Christine M. Griffin was sworn in today as a Commissioner of the U.S. Equal Employment Opportunity Commission (EEOC), bringing the bipartisan panel to its full five-member complement for the first time in more than a year. Ms. Griffin was nominated by President George W. Bush on July 28, 2005, and unanimously confirmed by the U.S. Senate on Nov. 4 to serve the remainder of a five-year term expiring July 1, 2009.

“Christine Griffin brings to the Commission a wealth of talent and experience in employment law and disability issues that will serve the American public well,” said EEOC Chair Cari M. Dominguez, noting that Ms. Griffin worked at the agency in the mid-1990s as a senior staff attorney. “On behalf of my fellow Commissioners, I welcome Commissioner Griffin back and look forward to working closely with her.”

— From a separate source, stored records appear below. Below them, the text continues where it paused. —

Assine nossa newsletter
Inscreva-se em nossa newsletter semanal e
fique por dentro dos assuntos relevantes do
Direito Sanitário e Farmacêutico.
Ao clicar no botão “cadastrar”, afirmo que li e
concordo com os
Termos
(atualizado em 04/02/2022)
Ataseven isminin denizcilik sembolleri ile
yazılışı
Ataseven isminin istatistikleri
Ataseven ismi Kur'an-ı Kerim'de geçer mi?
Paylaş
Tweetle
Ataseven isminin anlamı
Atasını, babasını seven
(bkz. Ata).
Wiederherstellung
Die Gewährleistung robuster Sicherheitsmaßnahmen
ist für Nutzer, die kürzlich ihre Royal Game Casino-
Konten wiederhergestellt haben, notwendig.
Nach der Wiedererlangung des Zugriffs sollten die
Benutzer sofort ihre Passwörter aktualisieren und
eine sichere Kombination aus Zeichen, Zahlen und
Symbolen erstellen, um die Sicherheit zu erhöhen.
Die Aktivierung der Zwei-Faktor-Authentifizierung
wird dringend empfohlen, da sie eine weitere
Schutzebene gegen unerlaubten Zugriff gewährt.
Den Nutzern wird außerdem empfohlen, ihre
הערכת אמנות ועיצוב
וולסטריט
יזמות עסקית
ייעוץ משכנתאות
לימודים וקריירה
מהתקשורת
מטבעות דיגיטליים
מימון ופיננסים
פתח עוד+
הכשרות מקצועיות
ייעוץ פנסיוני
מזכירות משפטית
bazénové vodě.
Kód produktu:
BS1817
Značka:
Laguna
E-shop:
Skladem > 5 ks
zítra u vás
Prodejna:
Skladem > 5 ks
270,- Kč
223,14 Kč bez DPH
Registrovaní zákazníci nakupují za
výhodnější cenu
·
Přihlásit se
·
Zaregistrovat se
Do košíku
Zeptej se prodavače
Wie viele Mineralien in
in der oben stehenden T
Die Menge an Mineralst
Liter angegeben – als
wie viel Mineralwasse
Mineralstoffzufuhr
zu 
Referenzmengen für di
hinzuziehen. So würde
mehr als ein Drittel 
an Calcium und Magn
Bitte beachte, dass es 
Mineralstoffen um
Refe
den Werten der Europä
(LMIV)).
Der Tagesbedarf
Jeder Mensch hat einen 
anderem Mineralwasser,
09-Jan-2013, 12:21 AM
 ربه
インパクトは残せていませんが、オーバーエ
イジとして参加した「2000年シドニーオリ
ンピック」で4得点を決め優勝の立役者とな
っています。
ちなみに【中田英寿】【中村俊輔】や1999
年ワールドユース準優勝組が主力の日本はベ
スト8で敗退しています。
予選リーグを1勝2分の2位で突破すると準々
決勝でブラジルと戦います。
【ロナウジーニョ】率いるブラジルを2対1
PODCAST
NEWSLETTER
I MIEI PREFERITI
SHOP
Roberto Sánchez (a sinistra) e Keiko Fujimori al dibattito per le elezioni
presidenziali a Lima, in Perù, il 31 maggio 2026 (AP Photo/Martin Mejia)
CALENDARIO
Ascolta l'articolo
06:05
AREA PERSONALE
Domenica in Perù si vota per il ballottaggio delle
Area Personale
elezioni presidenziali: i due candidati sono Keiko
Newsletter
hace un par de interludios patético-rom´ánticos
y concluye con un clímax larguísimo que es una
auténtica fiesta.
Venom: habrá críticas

My reaction to this article and the accompanying picture, of course, is “What? There are only five people on the Equal Employment Opportunity Commission? And they inhabit that office? Doesn’t that seem a little …underwhelming? I guess I just had images of the EEOC as this giant, sprawling complex full of bustling people. Some of them wore capes and watched thirty-foot high stacks of monitors for workplace injustices. When they saw one, they’d leap into action and blast off in supersonic jets while a bombastic narrator intones “Meanwhile…” Or something.
Instead we see a pleasant, middle-aged woman who looks like half the HR Managers I’ve ever met. And a guy who apparently fell asleep while holding the Bible for the ceremony. But that’s fine, too. I guess.